Request - Rewrite the lines of text in the listing below as a numbered list, omitting any blank lines and leaving out the pictures.

Information shown -
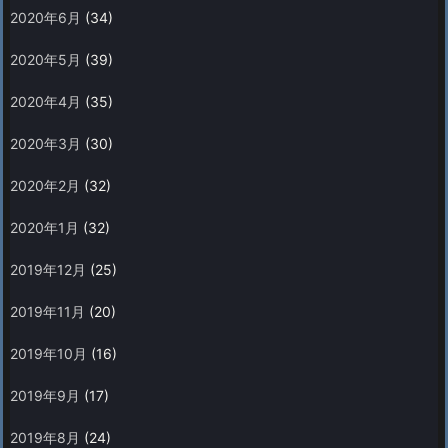
2020年6月
(34)
2020年5月
(39)
2020年4月
(35)
2020年3月
(30)
2020年2月
(32)
2020年1月
(32)
2019年12月
(25)
2019年11月
(20)
2019年10月
(16)
2019年9月
(17)
2019年8月
(24)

Your response -
1. 2020年6月
2. (34)
3. 2020年5月
4. (39)
5. 2020年4月
6. (35)
7. 2020年3月
8. (30)
9. 2020年2月
10. (32)
11. 2020年1月
12. (32)
13. 2019年12月
14. (25)
15. 2019年11月
16. (20)
17. 2019年10月
18. (16)
19. 2019年9月
20. (17)
21. 2019年8月
22. (24)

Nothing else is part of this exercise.